[llvm-commits] [llvm] r77903 - in /llvm/trunk: include/llvm/Intrinsics.td include/llvm/IntrinsicsBlackfin.td lib/Target/Blackfin/BlackfinInstrInfo.td test/CodeGen/Blackfin/load-intr.ll test/CodeGen/Blackfin/sync-intr.ll

Sun Aug 2 12:40:23 PDT 2009

On Sun, Aug 2, 2009 at 11:28 AM, Jakob Stoklund Olesen<stoklund at 2pi.dk> wrote:
> +let TargetPrefix = "bfin" in {
> +
> +  // Almost identical to ctpop except for the type signature
> +  def int_bfin_ones : GCCBuiltin<"__builtin_bfin_ones">,
> +          Intrinsic<[llvm_i16_ty], [llvm_i32_ty], [IntrNoMem]>;
> +
> +  // Load unaligned pointer, ignoring the low bits.

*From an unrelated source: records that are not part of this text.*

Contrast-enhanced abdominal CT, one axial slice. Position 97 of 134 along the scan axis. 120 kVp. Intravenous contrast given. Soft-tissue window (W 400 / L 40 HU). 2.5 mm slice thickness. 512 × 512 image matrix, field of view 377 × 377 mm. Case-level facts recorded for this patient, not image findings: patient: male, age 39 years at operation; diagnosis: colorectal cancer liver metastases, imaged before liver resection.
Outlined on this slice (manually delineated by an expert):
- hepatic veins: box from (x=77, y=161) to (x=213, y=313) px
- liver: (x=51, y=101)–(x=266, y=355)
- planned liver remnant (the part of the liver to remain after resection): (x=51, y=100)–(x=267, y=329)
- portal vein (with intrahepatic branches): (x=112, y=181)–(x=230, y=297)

Like *(p&~3).
> +  // This uses the disalignexcpt instruction
> +  def int_bfin_loadbytes : GCCBuiltin<"__builtin_bfin_loadbytes">,
> +          Intrinsic<[llvm_i32_ty], [llvm_ptr_ty], [IntrReadArgMem]>;
> +
> +}

If it's easy to represent the behavior of an intrinsic on top of
current IR instructions, we generally prefer to do that rather than
add intrinsics.  __builtin_bfin_ones is equivalent to truncating the
result of a ctpop, and __builtin_bfin_loadbytes is equivalent to
masking the argument pointer, then loading from it.  The reason for
preferring this is that the transformation passes can reason much more
accurately about the behavior of these intrinsics.  We can
constant-fold ctpop, but transformation passes don't have any clue
what calculation a __builtin_bfin_ones does.  If we can prove the
argument to a masked load is 4-byte aligned, we can eliminate the mask
instruction, but transformation passes don't have any clue what memory
a __builtin_bfin_loadbytes reads from.

See llvm-i386.cpp for examples of how this is done.

-Eli